Camping or using the Huts? That would greatly determine your choice of equipment.
Main implications being:
- Boots. Double boots are better for any arrangement, but if you are using the Huts you may be able to do with single boots (summer only). The trick is to get them dry, since slush is common at the lower parts of the mountain. While it is no problem in the Hut, you would not be able to dry single boots in the tent. On the summit bid single boots may feel too cold, but it depends on the weather and the wind. If investing in double boots is not an option – overboots may help. If possible – take simple trekking shoes for trek-in.
- A Sleeping Matt you do not need in the Hut.
- A Sleeping Bag. The Hut arrangement calls for +10C bag (50 F); while if you are camping, the temperature in the tent may be as low as – 10C (15 F) at elevation of 3800 m / 12500 ft but usually is 0C – +5 C / 30-40 F. The temperatures are given for the summer climbing season.
- Crampons, Ice Axe, Harness & ropes are the same. The mountain is not technical – there are no fixed lines and no need to establish them, also ascender is not necessary. Often commercial expeditions prefer not to rope up customers at all on the Southern side (which is a debatable practice).

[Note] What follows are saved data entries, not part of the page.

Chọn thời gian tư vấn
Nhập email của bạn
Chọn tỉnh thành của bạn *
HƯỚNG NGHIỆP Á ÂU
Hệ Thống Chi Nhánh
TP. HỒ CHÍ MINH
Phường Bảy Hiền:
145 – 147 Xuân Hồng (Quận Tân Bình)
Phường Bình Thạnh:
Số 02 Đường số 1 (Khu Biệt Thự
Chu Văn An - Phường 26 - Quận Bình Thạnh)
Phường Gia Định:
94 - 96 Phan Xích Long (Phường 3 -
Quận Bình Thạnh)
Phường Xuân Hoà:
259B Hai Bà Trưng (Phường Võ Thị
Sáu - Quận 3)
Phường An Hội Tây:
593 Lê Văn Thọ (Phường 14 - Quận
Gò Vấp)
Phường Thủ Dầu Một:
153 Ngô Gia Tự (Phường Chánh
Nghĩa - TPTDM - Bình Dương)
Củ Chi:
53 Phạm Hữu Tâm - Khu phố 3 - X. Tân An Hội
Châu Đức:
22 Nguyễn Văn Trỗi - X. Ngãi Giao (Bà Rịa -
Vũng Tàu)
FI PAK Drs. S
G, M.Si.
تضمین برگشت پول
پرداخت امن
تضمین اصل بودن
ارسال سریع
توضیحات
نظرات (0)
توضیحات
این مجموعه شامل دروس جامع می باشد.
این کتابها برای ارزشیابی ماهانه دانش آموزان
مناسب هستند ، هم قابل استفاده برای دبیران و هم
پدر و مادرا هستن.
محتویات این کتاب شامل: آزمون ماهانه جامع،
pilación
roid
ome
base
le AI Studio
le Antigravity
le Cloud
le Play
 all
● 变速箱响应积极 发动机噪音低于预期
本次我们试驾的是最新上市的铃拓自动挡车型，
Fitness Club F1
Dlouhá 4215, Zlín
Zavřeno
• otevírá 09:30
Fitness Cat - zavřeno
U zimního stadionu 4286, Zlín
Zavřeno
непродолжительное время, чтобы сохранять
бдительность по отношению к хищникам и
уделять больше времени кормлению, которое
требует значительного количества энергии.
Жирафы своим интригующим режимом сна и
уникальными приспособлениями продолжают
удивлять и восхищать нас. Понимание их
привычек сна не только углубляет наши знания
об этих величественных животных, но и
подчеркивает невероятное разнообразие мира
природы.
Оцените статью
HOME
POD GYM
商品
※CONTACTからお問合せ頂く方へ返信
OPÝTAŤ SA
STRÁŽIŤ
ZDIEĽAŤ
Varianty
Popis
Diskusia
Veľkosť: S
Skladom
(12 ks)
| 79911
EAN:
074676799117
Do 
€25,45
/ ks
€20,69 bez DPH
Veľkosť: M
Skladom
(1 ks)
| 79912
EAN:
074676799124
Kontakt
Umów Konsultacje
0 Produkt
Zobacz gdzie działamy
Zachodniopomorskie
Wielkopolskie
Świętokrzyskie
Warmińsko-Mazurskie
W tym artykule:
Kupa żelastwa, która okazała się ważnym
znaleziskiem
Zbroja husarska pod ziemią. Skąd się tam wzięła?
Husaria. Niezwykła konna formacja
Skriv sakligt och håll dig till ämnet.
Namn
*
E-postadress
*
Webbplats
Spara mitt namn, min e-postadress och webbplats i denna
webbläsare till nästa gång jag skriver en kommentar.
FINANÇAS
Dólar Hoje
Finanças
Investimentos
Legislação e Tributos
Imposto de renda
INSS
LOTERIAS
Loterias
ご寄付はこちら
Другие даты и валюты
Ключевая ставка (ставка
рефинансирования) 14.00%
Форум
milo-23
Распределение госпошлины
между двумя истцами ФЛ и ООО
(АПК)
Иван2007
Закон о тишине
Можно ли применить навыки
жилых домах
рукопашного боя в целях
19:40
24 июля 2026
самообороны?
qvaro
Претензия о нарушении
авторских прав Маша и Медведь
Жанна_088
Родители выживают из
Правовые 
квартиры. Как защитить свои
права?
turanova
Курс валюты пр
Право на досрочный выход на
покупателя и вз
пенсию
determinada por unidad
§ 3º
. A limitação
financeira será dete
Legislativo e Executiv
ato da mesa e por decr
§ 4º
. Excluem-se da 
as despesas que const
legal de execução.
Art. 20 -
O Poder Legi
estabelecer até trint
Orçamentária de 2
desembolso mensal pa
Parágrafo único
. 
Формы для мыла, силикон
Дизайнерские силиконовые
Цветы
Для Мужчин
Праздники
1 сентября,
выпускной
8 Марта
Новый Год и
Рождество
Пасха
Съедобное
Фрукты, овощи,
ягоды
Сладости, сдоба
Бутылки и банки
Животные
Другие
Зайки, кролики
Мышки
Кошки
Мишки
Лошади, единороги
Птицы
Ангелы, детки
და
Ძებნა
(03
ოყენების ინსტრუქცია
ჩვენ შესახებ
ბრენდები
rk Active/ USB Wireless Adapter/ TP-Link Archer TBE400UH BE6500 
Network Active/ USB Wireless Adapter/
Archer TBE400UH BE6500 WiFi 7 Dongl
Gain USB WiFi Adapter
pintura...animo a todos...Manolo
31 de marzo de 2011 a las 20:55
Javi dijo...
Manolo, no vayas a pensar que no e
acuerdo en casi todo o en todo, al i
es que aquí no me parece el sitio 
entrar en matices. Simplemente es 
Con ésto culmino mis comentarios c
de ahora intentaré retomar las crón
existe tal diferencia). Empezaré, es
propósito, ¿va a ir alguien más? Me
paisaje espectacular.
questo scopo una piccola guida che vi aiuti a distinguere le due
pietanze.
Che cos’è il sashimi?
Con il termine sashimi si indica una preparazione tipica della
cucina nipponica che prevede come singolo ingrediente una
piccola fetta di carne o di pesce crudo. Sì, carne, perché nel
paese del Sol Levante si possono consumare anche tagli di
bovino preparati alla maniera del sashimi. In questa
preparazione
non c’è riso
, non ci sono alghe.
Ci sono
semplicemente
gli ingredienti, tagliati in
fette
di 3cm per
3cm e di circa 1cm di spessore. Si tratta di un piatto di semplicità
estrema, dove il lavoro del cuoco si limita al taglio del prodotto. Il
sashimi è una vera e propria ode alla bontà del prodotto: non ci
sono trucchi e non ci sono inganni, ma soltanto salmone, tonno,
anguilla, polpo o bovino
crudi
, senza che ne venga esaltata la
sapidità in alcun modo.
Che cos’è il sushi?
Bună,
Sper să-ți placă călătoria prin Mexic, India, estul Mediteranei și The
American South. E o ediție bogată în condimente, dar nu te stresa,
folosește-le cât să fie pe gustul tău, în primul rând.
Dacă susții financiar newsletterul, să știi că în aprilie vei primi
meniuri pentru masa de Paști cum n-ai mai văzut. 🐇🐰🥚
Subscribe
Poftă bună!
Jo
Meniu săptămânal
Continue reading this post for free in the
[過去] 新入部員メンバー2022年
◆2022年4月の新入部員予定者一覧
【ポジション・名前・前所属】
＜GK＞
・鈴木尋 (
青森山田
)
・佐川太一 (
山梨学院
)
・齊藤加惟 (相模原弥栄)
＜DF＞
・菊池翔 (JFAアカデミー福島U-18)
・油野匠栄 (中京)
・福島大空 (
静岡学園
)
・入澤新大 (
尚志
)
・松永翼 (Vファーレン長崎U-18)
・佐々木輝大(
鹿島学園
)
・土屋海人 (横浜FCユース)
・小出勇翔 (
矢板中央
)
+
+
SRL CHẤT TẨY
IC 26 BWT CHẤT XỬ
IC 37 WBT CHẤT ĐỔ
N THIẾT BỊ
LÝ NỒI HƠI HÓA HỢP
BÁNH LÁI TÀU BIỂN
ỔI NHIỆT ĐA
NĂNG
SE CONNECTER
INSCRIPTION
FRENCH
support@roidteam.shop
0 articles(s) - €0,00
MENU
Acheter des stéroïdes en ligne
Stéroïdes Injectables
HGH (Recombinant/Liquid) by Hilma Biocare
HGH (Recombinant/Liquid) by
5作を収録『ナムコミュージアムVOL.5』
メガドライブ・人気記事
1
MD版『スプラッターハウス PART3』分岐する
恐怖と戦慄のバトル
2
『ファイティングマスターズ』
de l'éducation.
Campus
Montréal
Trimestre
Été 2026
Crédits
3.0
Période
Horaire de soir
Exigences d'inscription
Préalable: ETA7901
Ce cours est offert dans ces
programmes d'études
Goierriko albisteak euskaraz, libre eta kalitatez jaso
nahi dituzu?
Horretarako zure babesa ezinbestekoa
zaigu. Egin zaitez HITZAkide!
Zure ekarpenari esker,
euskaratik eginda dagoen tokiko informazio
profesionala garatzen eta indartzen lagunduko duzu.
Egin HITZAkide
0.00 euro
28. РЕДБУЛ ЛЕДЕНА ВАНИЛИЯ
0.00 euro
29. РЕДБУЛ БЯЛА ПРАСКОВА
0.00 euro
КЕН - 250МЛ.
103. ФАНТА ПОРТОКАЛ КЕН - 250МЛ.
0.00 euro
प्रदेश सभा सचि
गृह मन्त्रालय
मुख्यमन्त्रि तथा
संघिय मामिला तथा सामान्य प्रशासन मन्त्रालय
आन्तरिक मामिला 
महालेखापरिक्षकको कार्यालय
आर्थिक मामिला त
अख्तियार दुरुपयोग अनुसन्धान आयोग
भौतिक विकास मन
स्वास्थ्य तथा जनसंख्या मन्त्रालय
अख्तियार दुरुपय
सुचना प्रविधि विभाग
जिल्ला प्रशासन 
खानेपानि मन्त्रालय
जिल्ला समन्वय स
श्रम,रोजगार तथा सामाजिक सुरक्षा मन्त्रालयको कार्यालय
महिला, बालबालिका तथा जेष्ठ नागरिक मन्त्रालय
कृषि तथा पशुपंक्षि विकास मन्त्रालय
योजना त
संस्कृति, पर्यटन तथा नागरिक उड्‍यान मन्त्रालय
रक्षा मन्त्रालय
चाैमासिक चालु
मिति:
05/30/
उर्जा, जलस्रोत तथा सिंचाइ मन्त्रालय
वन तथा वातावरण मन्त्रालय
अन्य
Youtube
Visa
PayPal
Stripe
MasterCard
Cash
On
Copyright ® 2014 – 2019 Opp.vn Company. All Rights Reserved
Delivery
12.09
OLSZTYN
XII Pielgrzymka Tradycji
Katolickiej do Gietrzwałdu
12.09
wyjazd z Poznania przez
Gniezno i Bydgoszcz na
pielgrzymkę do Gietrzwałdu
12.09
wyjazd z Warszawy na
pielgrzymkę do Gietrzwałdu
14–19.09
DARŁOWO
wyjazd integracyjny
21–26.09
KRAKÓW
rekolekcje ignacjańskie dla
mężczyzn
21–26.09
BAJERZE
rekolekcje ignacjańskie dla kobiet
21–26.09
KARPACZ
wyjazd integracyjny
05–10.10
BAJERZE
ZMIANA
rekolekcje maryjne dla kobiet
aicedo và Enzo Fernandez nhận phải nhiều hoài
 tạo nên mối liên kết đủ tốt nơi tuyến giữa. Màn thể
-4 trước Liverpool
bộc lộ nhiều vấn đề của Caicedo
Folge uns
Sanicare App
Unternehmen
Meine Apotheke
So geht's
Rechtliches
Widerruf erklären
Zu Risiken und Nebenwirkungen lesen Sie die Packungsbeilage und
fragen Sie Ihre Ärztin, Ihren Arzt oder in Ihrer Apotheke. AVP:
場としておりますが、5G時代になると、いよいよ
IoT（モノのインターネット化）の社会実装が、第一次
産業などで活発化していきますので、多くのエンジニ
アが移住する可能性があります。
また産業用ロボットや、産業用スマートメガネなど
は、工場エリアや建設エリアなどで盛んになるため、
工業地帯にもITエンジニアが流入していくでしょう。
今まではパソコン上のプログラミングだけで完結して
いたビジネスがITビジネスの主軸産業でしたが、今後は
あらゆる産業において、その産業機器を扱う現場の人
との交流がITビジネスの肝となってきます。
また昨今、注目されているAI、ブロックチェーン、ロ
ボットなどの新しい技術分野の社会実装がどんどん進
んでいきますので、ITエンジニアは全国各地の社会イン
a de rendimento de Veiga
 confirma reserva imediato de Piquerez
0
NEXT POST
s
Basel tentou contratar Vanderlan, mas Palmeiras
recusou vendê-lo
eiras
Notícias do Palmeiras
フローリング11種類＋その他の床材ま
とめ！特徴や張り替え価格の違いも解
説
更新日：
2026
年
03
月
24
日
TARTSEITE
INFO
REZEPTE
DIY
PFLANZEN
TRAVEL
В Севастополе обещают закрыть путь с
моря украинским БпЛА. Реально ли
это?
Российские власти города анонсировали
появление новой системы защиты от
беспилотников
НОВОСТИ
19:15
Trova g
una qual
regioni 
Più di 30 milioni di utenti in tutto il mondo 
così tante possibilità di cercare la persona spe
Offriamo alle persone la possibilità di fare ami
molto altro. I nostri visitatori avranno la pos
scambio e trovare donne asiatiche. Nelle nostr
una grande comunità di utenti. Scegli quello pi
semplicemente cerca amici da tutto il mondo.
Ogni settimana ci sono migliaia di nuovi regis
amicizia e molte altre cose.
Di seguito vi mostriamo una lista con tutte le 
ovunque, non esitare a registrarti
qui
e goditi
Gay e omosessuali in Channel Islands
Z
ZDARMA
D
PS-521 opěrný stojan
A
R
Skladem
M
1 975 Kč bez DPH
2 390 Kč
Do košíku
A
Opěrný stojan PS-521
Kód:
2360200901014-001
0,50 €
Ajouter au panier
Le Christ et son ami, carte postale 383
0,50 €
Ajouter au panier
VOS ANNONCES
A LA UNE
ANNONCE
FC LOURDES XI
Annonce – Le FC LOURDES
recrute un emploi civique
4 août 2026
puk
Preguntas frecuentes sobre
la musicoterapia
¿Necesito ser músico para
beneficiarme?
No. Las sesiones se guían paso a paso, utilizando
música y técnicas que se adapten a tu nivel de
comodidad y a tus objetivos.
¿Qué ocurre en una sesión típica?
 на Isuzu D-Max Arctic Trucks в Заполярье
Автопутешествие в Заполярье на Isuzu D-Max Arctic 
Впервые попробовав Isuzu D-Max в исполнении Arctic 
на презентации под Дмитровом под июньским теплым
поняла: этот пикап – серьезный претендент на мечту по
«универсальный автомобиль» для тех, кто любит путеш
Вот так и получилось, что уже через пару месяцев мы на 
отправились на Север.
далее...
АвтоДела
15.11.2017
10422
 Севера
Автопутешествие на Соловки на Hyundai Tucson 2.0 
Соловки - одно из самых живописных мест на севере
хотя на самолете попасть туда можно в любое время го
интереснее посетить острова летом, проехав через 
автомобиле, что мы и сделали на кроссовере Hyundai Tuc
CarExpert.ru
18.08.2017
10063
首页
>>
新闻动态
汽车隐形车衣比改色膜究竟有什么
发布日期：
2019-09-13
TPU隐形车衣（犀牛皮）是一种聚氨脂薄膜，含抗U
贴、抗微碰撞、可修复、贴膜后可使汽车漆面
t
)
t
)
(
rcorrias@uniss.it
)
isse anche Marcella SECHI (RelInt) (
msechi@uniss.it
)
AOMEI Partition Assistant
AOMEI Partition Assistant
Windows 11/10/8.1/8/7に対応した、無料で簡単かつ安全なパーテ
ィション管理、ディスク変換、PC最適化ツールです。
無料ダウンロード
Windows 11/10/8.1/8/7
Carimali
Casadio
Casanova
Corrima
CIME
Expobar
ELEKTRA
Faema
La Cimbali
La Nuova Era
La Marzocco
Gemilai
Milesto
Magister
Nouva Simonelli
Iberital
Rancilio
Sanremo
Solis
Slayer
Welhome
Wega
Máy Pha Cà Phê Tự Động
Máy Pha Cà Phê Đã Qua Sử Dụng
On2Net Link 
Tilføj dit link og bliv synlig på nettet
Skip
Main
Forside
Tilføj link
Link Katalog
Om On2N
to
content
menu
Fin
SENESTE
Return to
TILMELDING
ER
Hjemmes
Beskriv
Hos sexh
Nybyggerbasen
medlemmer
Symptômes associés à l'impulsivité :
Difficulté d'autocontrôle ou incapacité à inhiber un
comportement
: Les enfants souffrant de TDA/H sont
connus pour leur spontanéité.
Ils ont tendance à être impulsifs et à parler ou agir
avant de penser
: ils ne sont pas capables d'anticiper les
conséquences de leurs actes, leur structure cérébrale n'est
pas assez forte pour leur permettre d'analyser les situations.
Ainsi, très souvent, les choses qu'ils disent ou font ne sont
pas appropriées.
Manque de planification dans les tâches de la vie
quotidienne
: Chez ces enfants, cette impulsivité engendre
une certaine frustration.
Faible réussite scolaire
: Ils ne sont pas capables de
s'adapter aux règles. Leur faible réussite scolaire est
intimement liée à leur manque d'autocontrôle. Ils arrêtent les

On the North Side the total time of a roped travel will be 2 – 3 hrs for the whole duration of the climb.
- A camping gear and utensils. Not an issue if you are using the Huts. Otherwise depends on whether you arranging all by yourself or using a local provider.
- A Compass and Map. On a good day the idea of having a compass seems ridiculous. The route is like a highway up, very clear and straightforward. BUT fog / clouds very often cover the mountain and visibility drops so that one cannot see the end of a ski pole. Majority of accidents on Elbrus are caused by such conditions. So, take a compass, it will not break your back.